Commencing part four of my ten-part review of critic’s choices for the 52 best albums of 2010-2019! (Wait! What? 52? There is a reason, see below…) If you missed the earlier editions, you can find them here:
This is one of three musical blog series I’m doing this year. So go check out the latest installments of my overview of the critical consensus on the 20 best albums of 2020, and my monthly review of new releases en route to finding the best 21 albums of 2021.
So, wait, did I say 52? This is what happened: I took “best of decade” lists from the AV Club, Billboard, Jim DeRogatis, Greg Kot, the New Yorker, New Music Express, Paste, Pitchfork, Rolling Stone, and Vice. For any album that appeared at least once in these lists, I tallied up votes between them. Albums getting 4 votes and up totaled 52, which was close enough to a top 50 that I decided to go with that as a cutoff.
I’m doing 10 total posts of 5 each (or 6 each on the last two) and then a final wrap-up. With that explained, let’s get on with Part 4!
Celebration Rock (Japandroids, 2012, 5 votes)– Hey, that’s some good rock! At least on the opening track. It’s got the guitar. It’s got the backbeat. It’s got surging passionate vocals. It’s got the feedback fade after. They totally know how rock song structure works as well, and there are affecting lyrics. Without sounding absolutely the same track after track, there isn’t a track that stops rocking. God bless Canadians, I sometimes think they’re the only ones who still get it.

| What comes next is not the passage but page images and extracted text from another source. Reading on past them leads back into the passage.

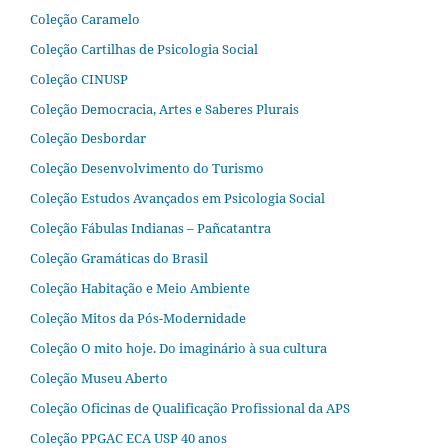
Coleção Caramelo
Coleção Cartilhas de Psicologia Social
Coleção CINUSP
Coleção Democracia, Artes e Saberes Plurais
Coleção Desbordar
Coleção Desenvolvimento do Turismo
Coleção Estudos Avançados em Psicologia Social
Coleção Fábulas Indianas – Pañcatantra
Coleção Gramáticas do Brasil
Coleção Habitação e Meio Ambiente
Coleção Mitos da Pós-Modernidade
Coleção O mito hoje. Do imaginário à sua cultura
Coleção Museu Aberto
Coleção Oficinas de Qualificação Profissional da APS
Coleção PPGAC ECA USP 40 anos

Black Messiah (D’Angelo & the Vanguard, 2014, 5 votes)– In a previous iteration of this kind of exercise a few years back, I had been confidently informed by critics that D’Angelo’s album Voodoo was one of the best albums of the 00s. I had trouble getting there. It was good stuff, but I couldn’t see what I was getting from it that I wouldn’t, for example, get from Prince (who it felt heavily derivative of). I’m having a similar reaction to this. To be fair, though, I suppose this could be considered praising by faint damnation, since that’s a pretty darn elevated reference point.
Channel ORANGE (Frank Ocean, 2012, 7 votes)– This is the second of two albums of his that made the list, and the chronologically earlier of the two (the other one being Blonde from 2016). Well done Frank! Like that album, the autotuned nature of some of the vocals here gives me pause. Also, like that album, the lyrical wit, interesting sampling and production, and varied musical approaches utterly overcomes those reservations. I can see how this got listed, especially since it came out first!
Control (SZA, 2017, 7 votes)– Musically sophisticated, emotionally honest, and lyrically complex R&B. Some tracks are harrowing, some sweetly vulnerable, some sarcastic, and some downright hilarious, like Doves in The Wind in which she (SZA is the stage name of Solána Imani Rowe) uses samples from Westerns and Kung-fu movies and a guest appearance by Kendrick Lamar to explore the obsession with pussy. On the downside, it’s got more than a bit of the “autotuned” sound that’s the bane of the decade and maybe falls a little short in overall coherence. Part of the issue may be that, as the 19th album from the list I’ve listened to, I’m now comparing it to the very best-structured albums from the list. That’s pretty minor sour grapes considering how high quality this is, and how powerful she is.
Currents (Tame Impala, 2015, 4 votes)– This is a little trippy, which I hear is their jam. But, more on the dance/electronic side of trippy, with some new wave influence. It reminds me, perhaps, of something the Flaming Lips might put out, except from them I’d expect even more weirdness, and also more overarching album structure. The tracks are also tending a lot toward sameness. Not bad, by any means, but I’m not convinced this adds up to a “decade best” album.